Singapure memang punya pertaruhan hidup-mati di Selat Malaka, karena dengan itu pula perekonomian Indonesia amat tergantung pada Singapore. Udang Indonesia misalnya, sebelum diekspor ke berbagai negara harus “ngantong” dulu di Singapura. Belum jenis komoditi lain. Minyak jangan ditanya, justru judulnya sungguh ironis: “Indonesia impor minyak dari Singapura” hanya karena ketiadaan refenery (kilang minyak) di republik tercinta ini.
Bahkan ketergantungan minyak dari luar sempat dijadikan sarana “menakut-nakuti” bangsa ini oleh Wakil Menteri (Wamen) ESDM di era pemerintahan SBY, ketika panas-panasnya hubungan Indonesia–Singapura akibat penamaan Usman Harun pada kapal angkatan laut TNI AL.

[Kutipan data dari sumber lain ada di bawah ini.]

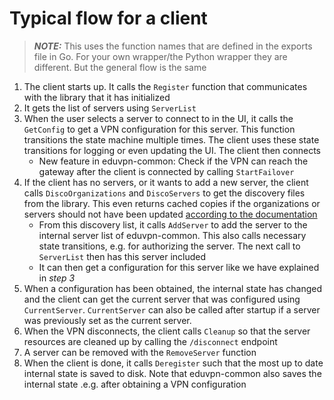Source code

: # Typical flow for a client
> **_NOTE:_** This uses the function names that are defined in the exports file in Go. For your own wrapper/the Python wrapper they are different. But the general flow is the same
1. The client starts up. It calls the `Register` function that communicates with the library that it has initialized
2. It gets the list of servers using `ServerList`
3. When the user selects a server to connect to in the UI, it calls the `GetConfig` to get a VPN configuration for this server. This function transitions the state machine multiple times. The client uses these state transitions for logging or even updating the UI. The client then connects
	- New feature in eduvpn-common: Check if the VPN can reach the gateway after the client is connected by calling `StartFailover`
4. If the client has no servers, or it wants to add a new server, the client calls `DiscoOrganizations` and `DiscoServers` to get the discovery files from the library. This even returns cached copies if the organizations or servers should not have been updated [according to the documentation](https://docs.eduvpn.org/server/v3/server-discovery.html)
	- From this discovery list, it calls `AddServer` to add the server to the internal server list of eduvpn-common. This also calls necessary state transitions, e.g. for authorizing the server. The next call to `ServerList` then has this server included
	- It can then get a configuration for this server like we have explained in *step 3*
5. When a configuration has been obtained, the internal state has changed and the client can get the current server that was configured using `CurrentServer`. `CurrentServer` can also be called after startup if a server was previously set as the current server.
6. When the VPN disconnects, the client calls `Cleanup` so that the server resources are cleaned up by calling the `/disconnect` endpoint
7. A server can be removed with the `RemoveServer` function
8. When the client is done, it calls `Deregister` such that the most up to date internal state is saved to disk. Note that eduvpn-common also saves the internal state .e.g. after obtaining a VPN configuration
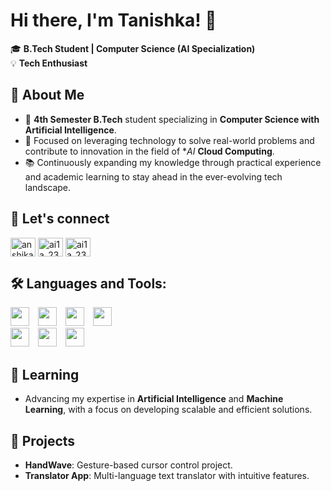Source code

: 
# Hi there, I'm Tanishka! 👋  

🎓 **B.Tech Student | Computer Science (AI Specialization)**  
💡 **Tech Enthusiast**  

## 🚀 About Me  
- 📍 **4th Semester B.Tech** student specializing in **Computer Science with Artificial Intelligence**.  
- 💼 Focused on leveraging technology to solve real-world problems and contribute to innovation in the field of **AI* **Cloud Computing**.
- 📚 Continuously expanding my knowledge through practical experience and academic learning to stay ahead in the ever-evolving tech landscape.

## 🤝 Let's connect
<p align="left">
    <a href="https://www.linkedin.com/in/tanishkagupta19/" target="blank"><img align="center" src="https://raw.githubusercontent.com/rahuldkjain/github-profile-readme-generator/master/src/images/icons/Social/linked-in-alt.svg" alt="anshika-patel-371014321" height="30" width="40" /></a>
    <a href="https://www.hackerrank.com/2311736_AI1C" target="blank"><img align="center" src="https://raw.githubusercontent.com/rahuldkjain/github-profile-readme-generator/master/src/images/icons/Social/hackerrank.svg" alt="ai1a_2310643" height="30" width="40" /></a>
    <a href="https://leetcode.com/u/tanishkagupta-19/" target="blank"><img align="center" src="https://raw.githubusercontent.com/rahuldkjain/github-profile-readme-generator/master/src/images/icons/Social/leet-code.svg" alt="ai1a_2310643" height="30" width="40" /></a

</p>

## 🛠 **Languages and Tools:**

<p align="left">
  <img src="https://cdn.jsdelivr.net/gh/devicons/devicon/icons/c/c-original.svg" width="30" height="30" style="display: inline; margin-right: 10px;"/>
  <img src="https://cdn.jsdelivr.net/gh/devicons/devicon/icons/python/python-original.svg" width="30" height="30" style="display: inline; margin-right: 10px;"/>
  <img src="https://cdn.jsdelivr.net/gh/devicons/devicon/icons/java/java-original.svg" width="30" height="30" style="display: inline; margin-right: 10px;" />
<img src="https://cdn.jsdelivr.net/gh/devicons/devicon/icons/javascript/javascript-original.svg" width="30" height="30" style="display: inline; margin-right: 10px;" />
 </br>
    <img src="https://cdn.jsdelivr.net/gh/devicons/devicon/icons/visualstudio/visualstudio-original.svg" width="30" height="30" style="display: inline; margin-right: 10px;" />
    <img src="https://cdn.jsdelivr.net/gh/devicons/devicon/icons/eclipse/eclipse-original.svg" width="30" height="30" style="display: inline; margin-right: 10px;" />
<img src="https://cdn.jsdelivr.net/gh/devicons/devicon/icons/github/github-original-wordmark.svg" width="30" height="30" style="display: inline; margin-right: 10px;" />


</p>


## 🌱 Learning  
- Advancing my expertise in **Artificial Intelligence** and **Machine Learning**, with a focus on developing scalable and efficient solutions.  

## 🌟 Projects  
- **HandWave**: Gesture-based cursor control project.  
- **Translator App**: Multi-language text translator with intuitive features.  



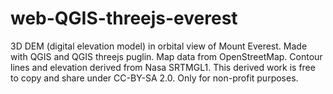 # web-QGIS-threejs-everest
3D DEM (digital elevation model) in orbital view of Mount Everest. Made with QGIS and QGIS threejs puglin. Map data from OpenStreetMap. Contour lines and elevation derived from Nasa SRTMGL1. 
This derived work is free to copy and share under CC-BY-SA 2.0. Only for non-profit purposes.
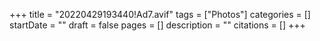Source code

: +++
title = "20220429193440!Ad7.avif"
tags = ["Photos"]
categories = []
startDate = ""
draft = false
pages = []
description = ""
citations = []
+++
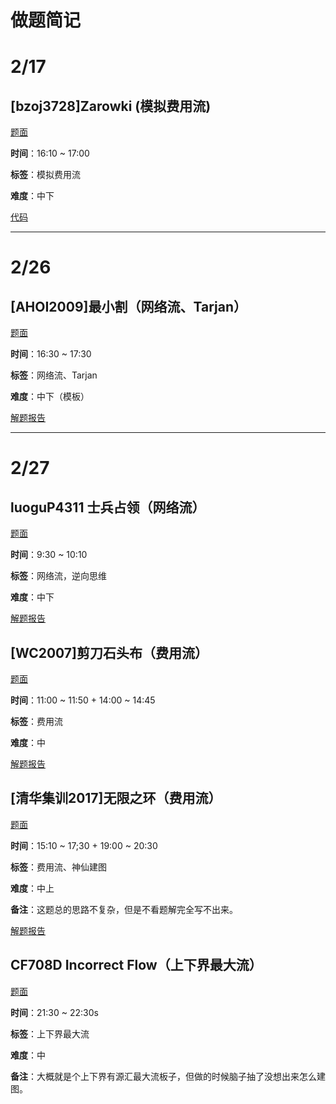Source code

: # 做题简记


# 2/17
## [bzoj3728]Zarowki (模拟费用流)
[题面](https://darkbzoj.tk/problem/3728)

**时间**：16:10 ~ 17:00

**标签**：模拟费用流

**难度**：中下

[代码](https://darkbzoj.tk/submission/111179)

---

# 2/26
## [AHOI2009]最小割（网络流、Tarjan）

[题面](https://www.luogu.com.cn/problem/P4126)

**时间**：16:30 ~ 17:30

**标签**：网络流、Tarjan

**难度**：中下（模板）

[解题报告](https://brucew-07.github.io/%E8%A7%A3%E9%A2%98%E6%8A%A5%E5%91%8Aahoi2009%E6%9C%80%E5%B0%8F%E5%89%B2/)

---

# 2/27
## luoguP4311 士兵占领（网络流）

[题面](https://www.luogu.com.cn/problem/P4311)

**时间**：9:30 ~ 10:10

**标签**：网络流，逆向思维

**难度**：中下

[解题报告](https://brucew-07.github.io/%E8%A7%A3%E9%A2%98%E6%8A%A5%E5%91%8Aluogup4311%E5%A3%AB%E5%85%B5%E5%8D%A0%E9%A2%86/)

## [WC2007]剪刀石头布（费用流）

[题面](https://www.luogu.com.cn/problem/P4249)

**时间**：11:00 ~ 11:50 + 14:00 ~ 14:45

**标签**：费用流

**难度**：中

[解题报告](https://brucew-07.github.io/%E8%A7%A3%E9%A2%98%E6%8A%A5%E5%91%8Awc2007%E5%89%AA%E5%88%80%E7%9F%B3%E5%A4%B4%E5%B8%83/)

## [清华集训2017]无限之环（费用流）

[题面](https://www.luogu.com.cn/problem/P4003)

**时间**：15:10 ~ 17;30 + 19:00 ~ 20:30

**标签**：费用流、神仙建图

**难度**：中上

**备注**：这题总的思路不复杂，但是不看题解完全写不出来。

[解题报告](https://brucew-07.github.io/%E8%A7%A3%E9%A2%98%E6%8A%A5%E5%91%8A%E6%B8%85%E5%8D%8E%E9%9B%86%E8%AE%AD2017%E6%97%A0%E9%99%90%E4%B9%8B%E7%8E%AF/)

## CF708D Incorrect Flow（上下界最大流）

[题面](https://www.luogu.com.cn/problem/CF708D)

**时间**：21:30 ~ 22:30s

**标签**：上下界最大流

**难度**：中

**备注**：大概就是个上下界有源汇最大流板子，但做的时候脑子抽了没想出来怎么建图。

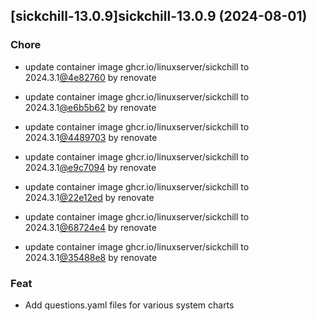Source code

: 

## [sickchill-13.0.9]sickchill-13.0.9 (2024-08-01)

### Chore



- update container image ghcr.io/linuxserver/sickchill to 2024.3.1[@4e82760](https://github.com/4e82760) by renovate

- update container image ghcr.io/linuxserver/sickchill to 2024.3.1[@e6b5b62](https://github.com/e6b5b62) by renovate

- update container image ghcr.io/linuxserver/sickchill to 2024.3.1[@4489703](https://github.com/4489703) by renovate

- update container image ghcr.io/linuxserver/sickchill to 2024.3.1[@e9c7094](https://github.com/e9c7094) by renovate

- update container image ghcr.io/linuxserver/sickchill to 2024.3.1[@22e12ed](https://github.com/22e12ed) by renovate

- update container image ghcr.io/linuxserver/sickchill to 2024.3.1[@68724e4](https://github.com/68724e4) by renovate

- update container image ghcr.io/linuxserver/sickchill to 2024.3.1[@35488e8](https://github.com/35488e8) by renovate

### Feat



- Add questions.yaml files for various system charts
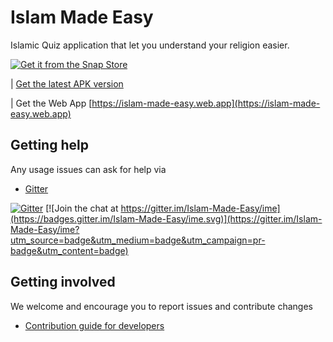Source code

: # Islam Made Easy

Islamic Quiz application that let you understand your religion easier.



[![Get it from the Snap Store](https://snapcraft.io/static/images/badges/en/snap-store-white.svg)](https://snapcraft.io/islam-made-easy)


| [Get the latest APK version](https://github.com/Islam-Made-Easy/Islam-Made-Easy/releases)


| Get the Web App [https://islam-made-easy.web.app](https://islam-made-easy.web.app)

## Getting help

Any usage issues can ask for help via

* [Gitter](https://gitter.im/orgs/Islam-Made-Easy/rooms)

[![Gitter](https://badges.gitter.im/Islam-Made-Easy/community.svg)](https://gitter.im/Islam-Made-Easy/community?utm_source=badge&utm_medium=badge&utm_campaign=pr-badge) [![Join the chat at https://gitter.im/Islam-Made-Easy/ime](https://badges.gitter.im/Islam-Made-Easy/ime.svg)](https://gitter.im/Islam-Made-Easy/ime?utm_source=badge&utm_medium=badge&utm_campaign=pr-badge&utm_content=badge)


## Getting involved

We welcome and encourage you to report issues and contribute changes

* [Contribution guide for developers](https://github.com/Islam-Made-Easy/developer-center/wiki)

Data Kementerian Pertahanan RI menyebut, sejak tahun 1999-2008 kapal-kapal yang melewati Selat Malaka meningkat 74%. Dan tahun 2020 diprakiraan mencapai 114.000 kapal. Alangkah sibuknya. Menurut Goldman Sachs, kelompok negara yang bakal menguasai perekonomian tahun 2050 kelak ialah Brasil, Rusia, India dan Cina (BRIC), terutama sekali Cina dan India yang paling aktif melintasi Selat Malaka.
Sialnya, Jokowi bukannya merujuk pada model BRICS dalam membangun Kerjasama Maritim Internasional, tapi malah tergelincir dalam hubungan bilateral RI-Cina sehingga rawan masuk perangkap skema String of Pearl negara tirai bambu tersebut.
Sementara dengan Singapura, hubungan kedua negara hingga kini masih diwarnai aroma kejahatan ekonomi. di Singapura kini tersimpan Rp 400 triliun uang Indonesia yang “diparkir”. Entah uang apa serta dari mana, informasi belum terkuak jelas. Konon jumlah tersebut kian bertambah beberapa kali lipat sejak pemilu 2009 lalu. Adanya bocoran bahwa uang tadi dalam kendali para konglomerat Cina yang berbasis di Singapura, serta akan dikembalikan lagi ke Indonesia apabila presiden mendatang selaras dengan keinginan mereka.
Belum lagi fakta bahwa Singapura sampai kini menolak perjanjian ekstradisi dengan Indonesia dalam hal kerjasama antisipasi kejahatan. Sudah menjadi rahasia umum, ia dianggap safe house, tempat yang nyaman untuk pelaku tindak pidana terutama kaum koruptor, atau pengemplang duit rakyat Indonesia.